* **GIVEN EXERCISE**
Copy every line of the data below word for word, leaving out the pictures.

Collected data

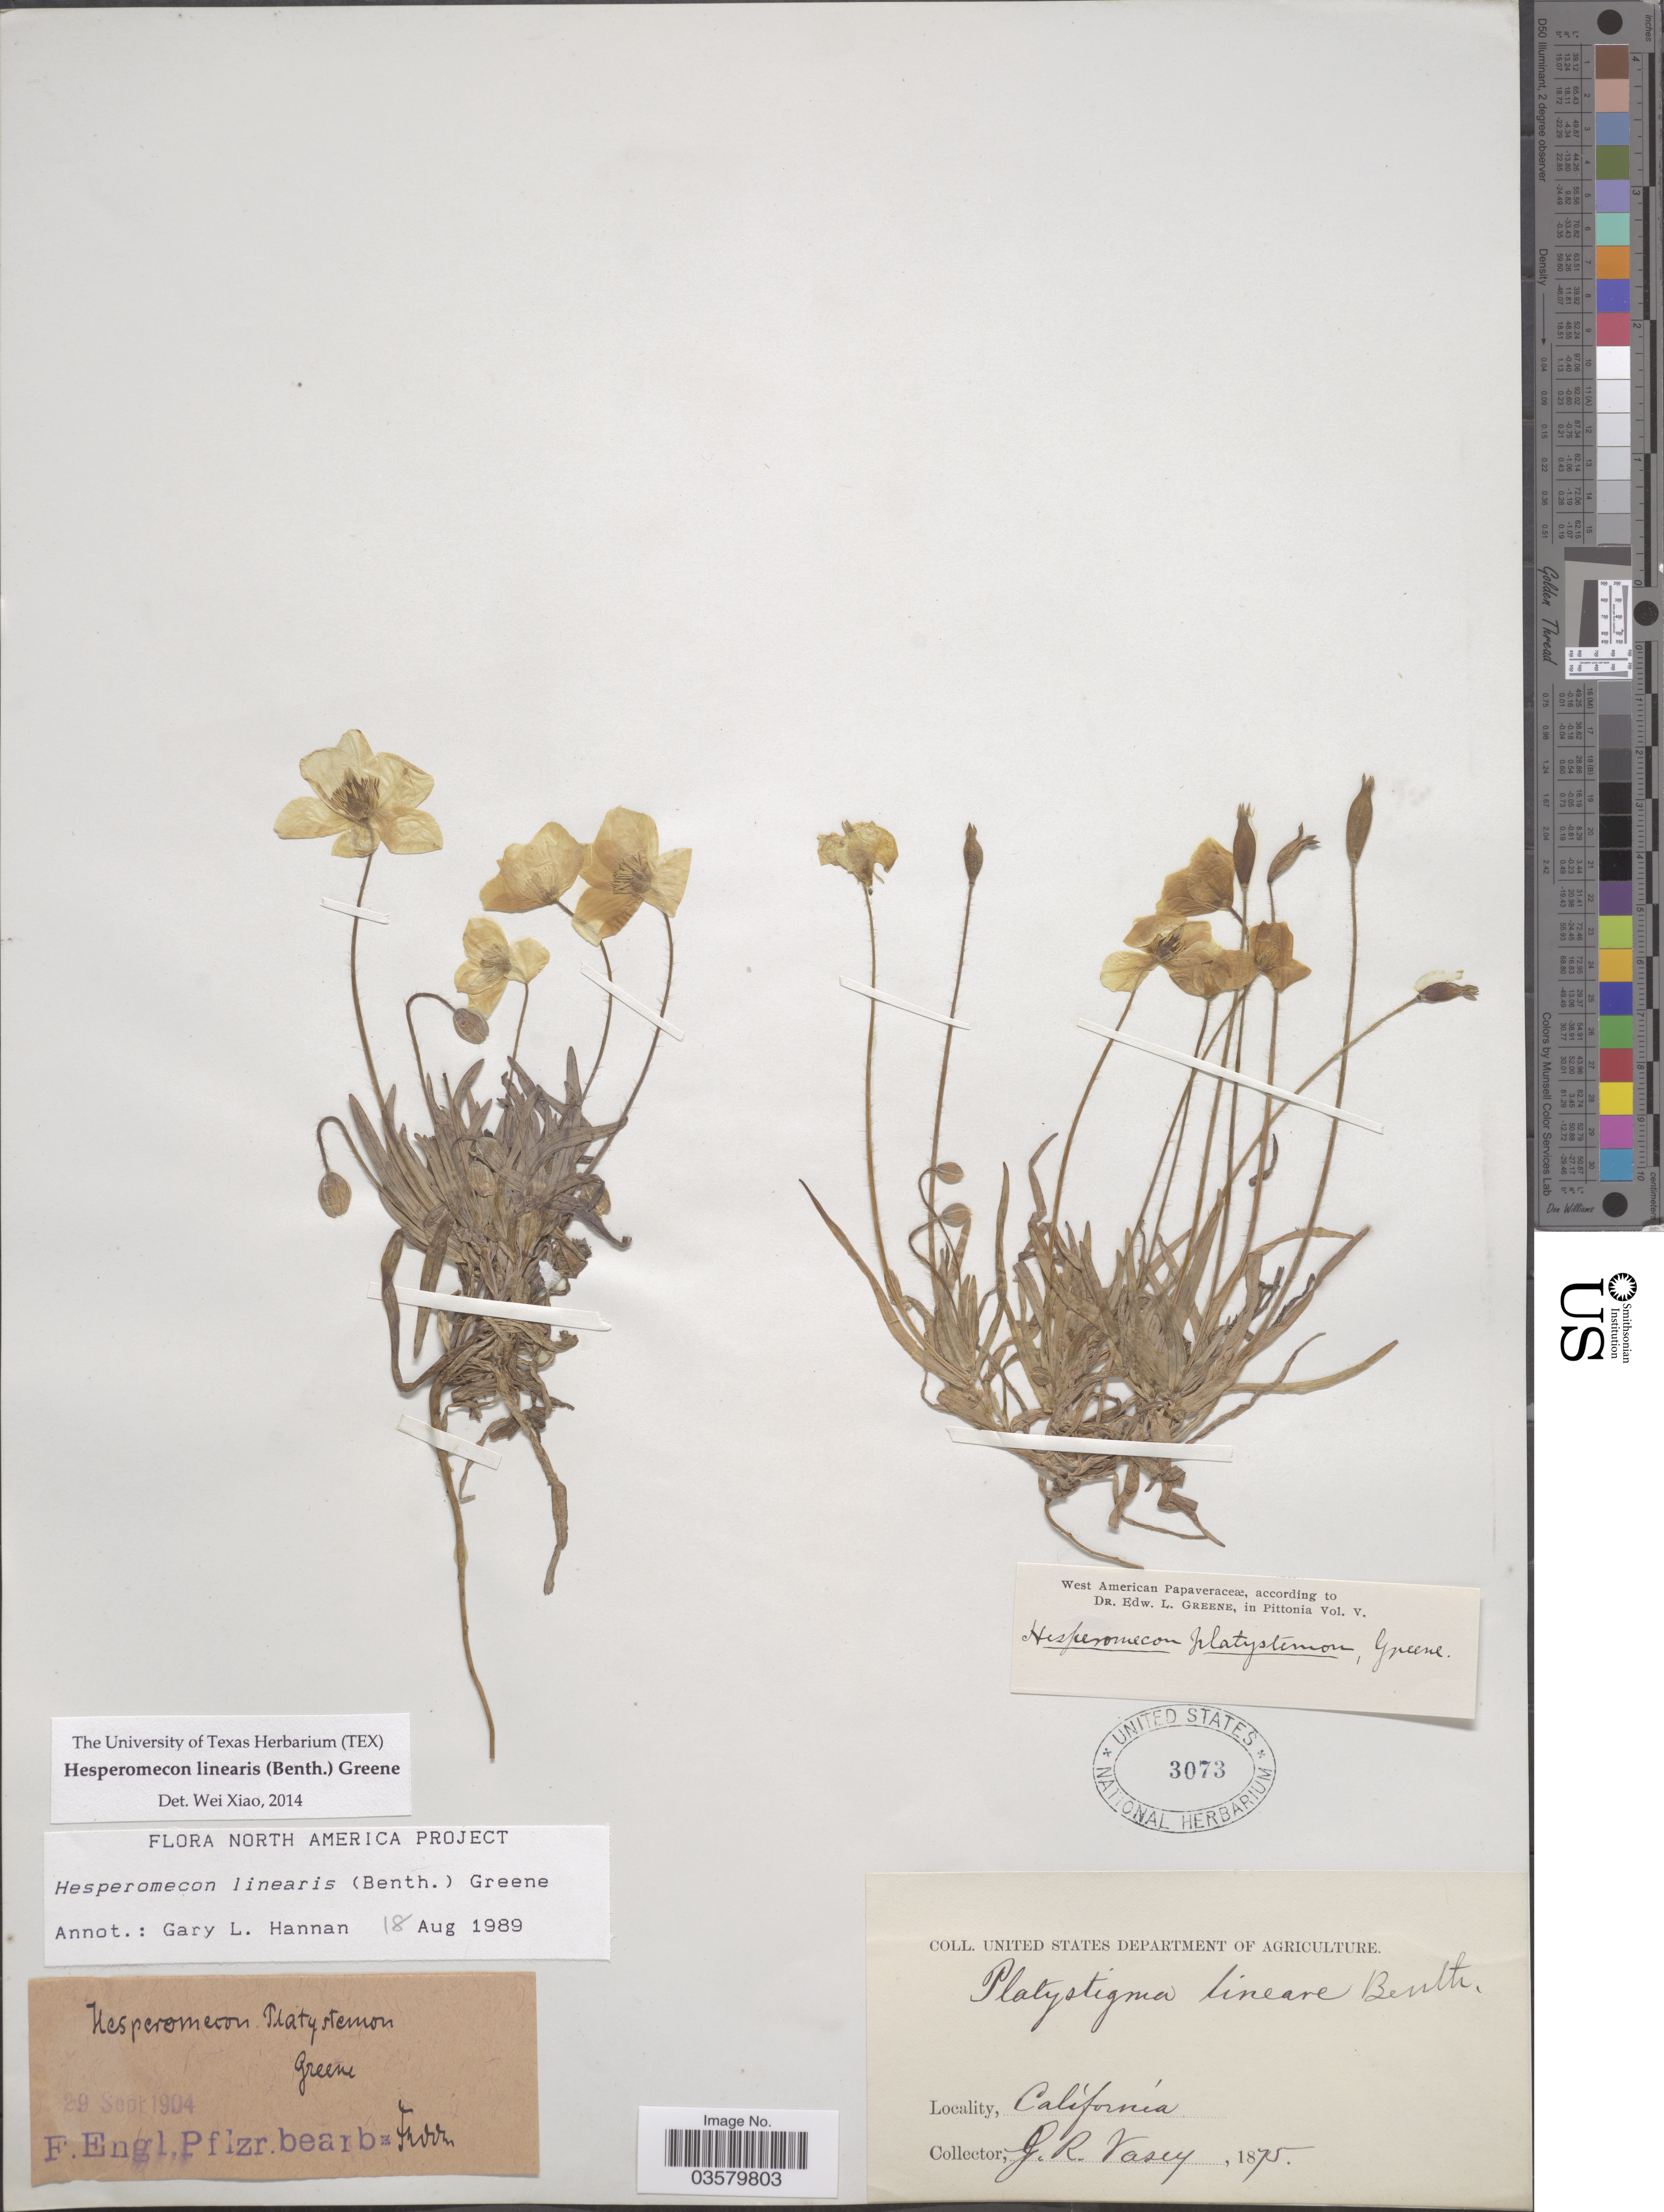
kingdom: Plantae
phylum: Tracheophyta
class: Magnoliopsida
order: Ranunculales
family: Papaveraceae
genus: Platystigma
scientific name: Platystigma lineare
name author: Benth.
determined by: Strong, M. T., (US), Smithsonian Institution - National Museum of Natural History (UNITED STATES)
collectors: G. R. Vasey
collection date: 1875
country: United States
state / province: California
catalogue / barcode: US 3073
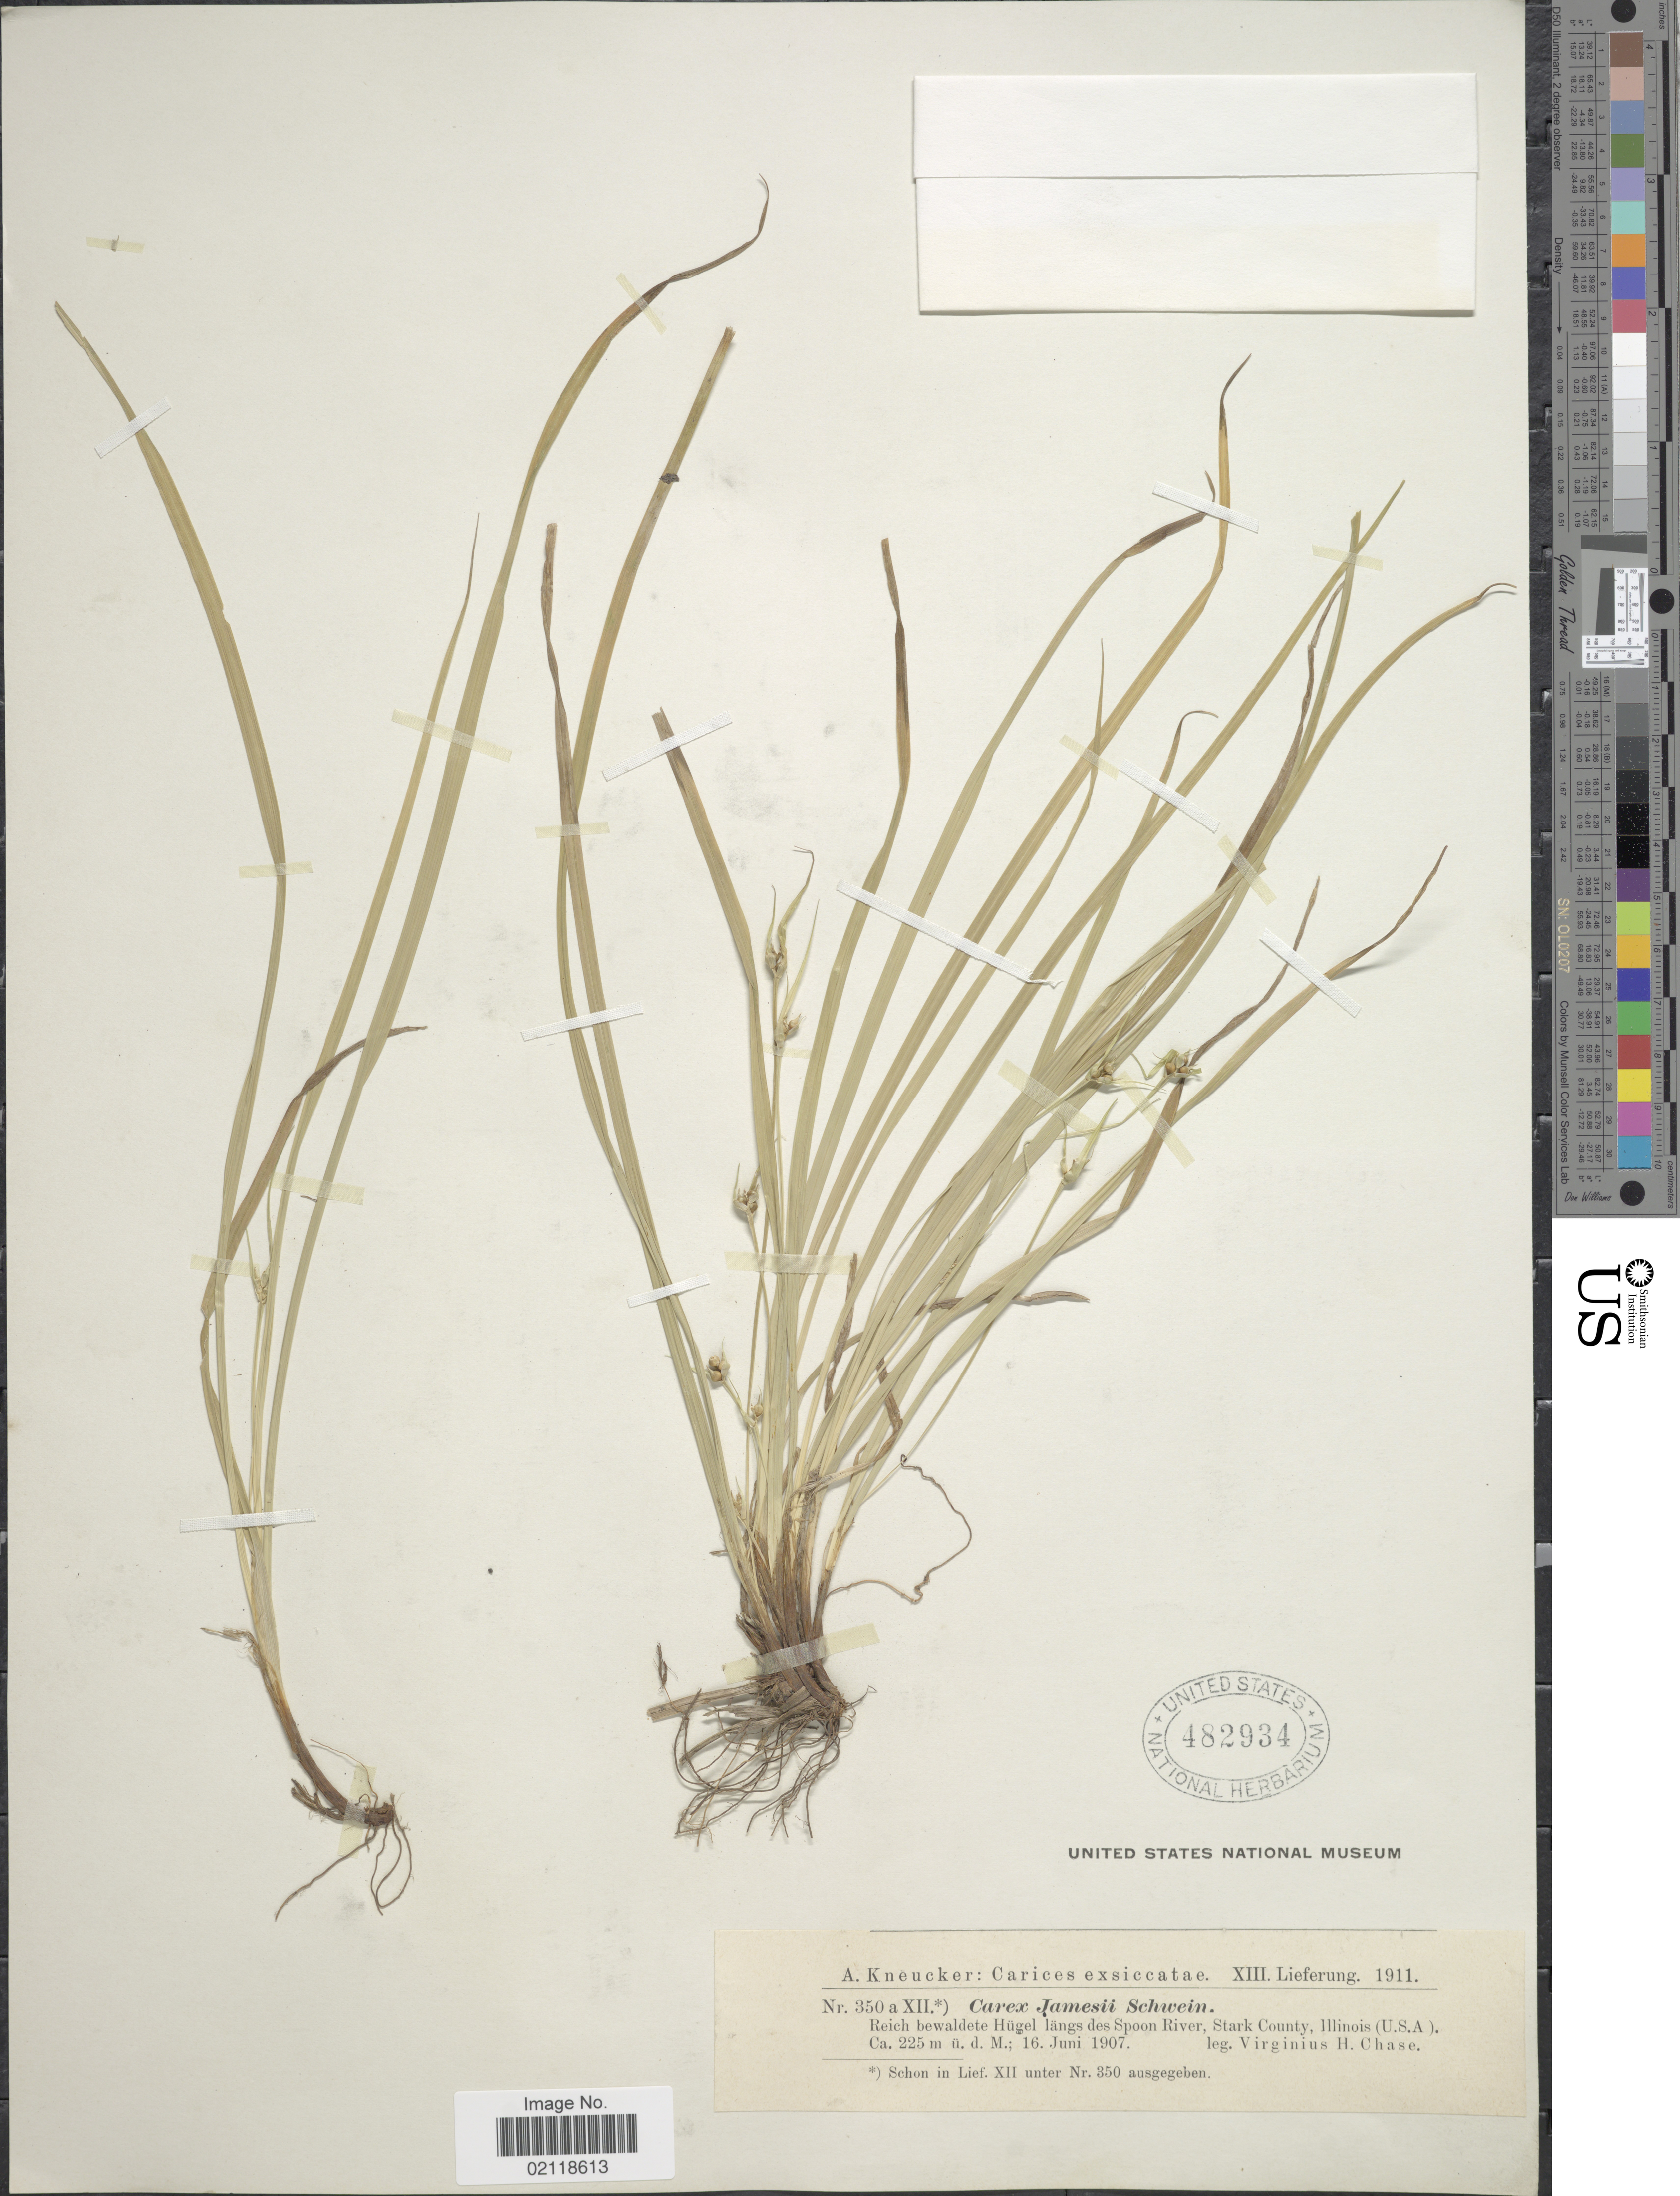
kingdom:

* **WRITTEN ANSWER**
kingdom: Plantae
phylum: Tracheophyta
class: Magnoliopsida
order: Ranunculales
family: Papaveraceae
genus: Platystigma
scientific name: Platystigma lineare
name author: Benth.
determined by: Strong, M. T., (US), Smithsonian Institution - National Museum of Natural History (UNITED STATES)
collectors: G. R. Vasey
collection date: 1875
country: United States
state / province: California
catalogue / barcode: US 3073
kingdom:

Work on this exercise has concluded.